To counter that, the town has to manage expenses, Pugliese said. Specifically from intergovernmental revenues, there was about a $1 million decrease from 2009 to 2019.

Budget was a big topic at this year’s meeting. Each year, town officials host the informational event in a joint effort to share with residents an overview of where Plainville stands. Presentations are given from the perspectives of the town, school system, technical services and planning and zoning.

According to the presentation, the town makes money from license and permits, fines and fees, use of money or interest, debt management, and use of the fund balance. It also relies on property taxes which are revealed annually in the grant list. The hope each year is that the grant list value goes up.

Over 10 years, though, the grand list has seen small growth—just 0.3 percent.

“That is very, very small growth,” said Pugliese. “It impacts what we can and can’t do. We need to keep an eye on that, and we are hoping for some growth this year.”

When it comes to the annual total budget, Pugliese said the numbers have gotten small in each year.

“That’s a good sign. We are doing better,” she said. “Plainville is in a good position and we try to stay ahead of it.”

In the previous 10 year period, from 1999 to 2009, the total budget increased almost $17 million. In comparison, from 2009 to 2017, the budget increased just about $7 million.
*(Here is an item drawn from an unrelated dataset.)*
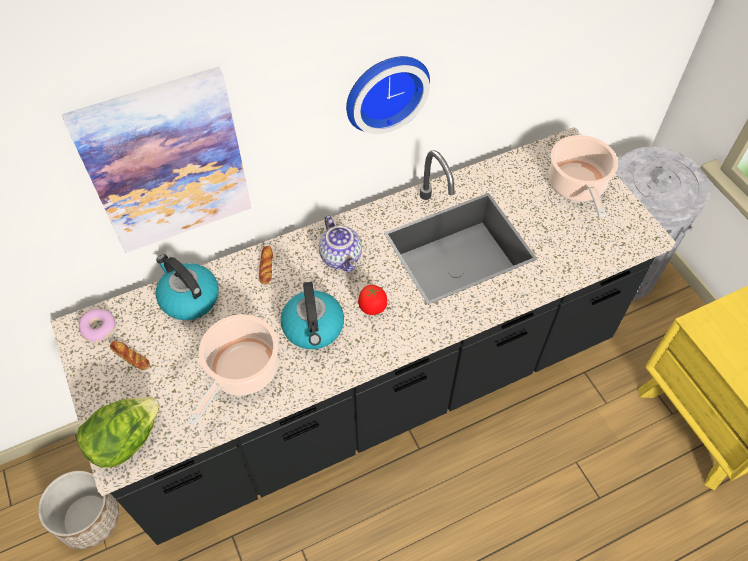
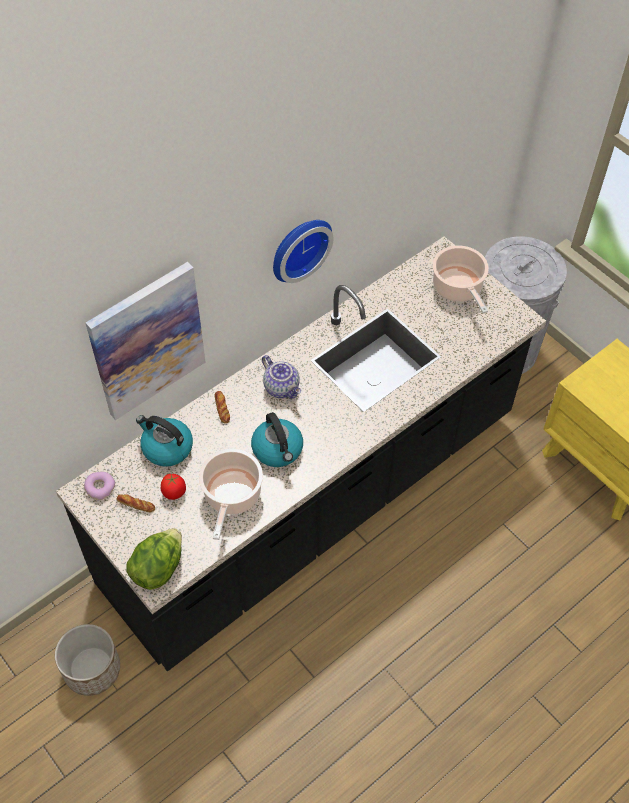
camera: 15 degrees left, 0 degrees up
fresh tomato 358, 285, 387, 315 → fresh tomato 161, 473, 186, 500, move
The average yearly increase in the first 10 years was 4.7 percent per year, versus 1.4 percent per year from 2009 to 2017.

She also shared debt service, which is money that the town borrows, has been “falling off the books and decreasing.”

In addition, home values have increased, as well as employment rates. Plainville unemployment rates are now below the state average—2.6 percent in Nov. 2018 compared to the state’s 3 percent.

Maureen Brummett, superintendent of Plainville Community Schools, shared PCS is ranked 129 out of 169 school districts in spending per-pupil. “We do a lot with what we have,” she said.

The school district is the fourth top employer in town, employing 557 people.

“Many of our employees live in Plainville or in surrounding towns,” said Brummett. “It shows people work here, live here and spend here. It’s vibrant to the economy.”

When it comes to finances, school districts typically don’t bring a whole lot of money in, but Plainville does make some money as an “open choice” school, which allows students from outside communities like Hartford to attend PCS. That brings in about $1 million per year.

“We work on promoting our school district within, and as a result, we have fewer children leaving Plainville schools for magnet schools,” Brummett added.

Over the last eight years, the school’s budget has increased 1.07 percent. Last year was difficult as unexpected cuts to funding from the state threw the district for a loop. A sum of $1.9 million were lost from the Education Cost Sharing grant. This year, the town is slated to receive $260,000 from the grant.

Director of technical service John Bossi briefly touched on the town’s complaint-generated blight program, rehabilitation projects at the White Oak parcel, the mandated water pollution control facility upgrade, some upcoming roadwork and a redesign of Townline Road expected to begin next year.

Director of planning Garrett Daigle wrapped up the presentation with a list of sales and purchases to properties in town, including the Manafort Brothers Inc. expansion project, rehabilitation of the Chung property, and Parson’s Buick being purchased by Powerhouse Motorsports, who will move to town from Meriden.

The office in the municipal center maintains a database of commercial properties for sale or lease and copies are available.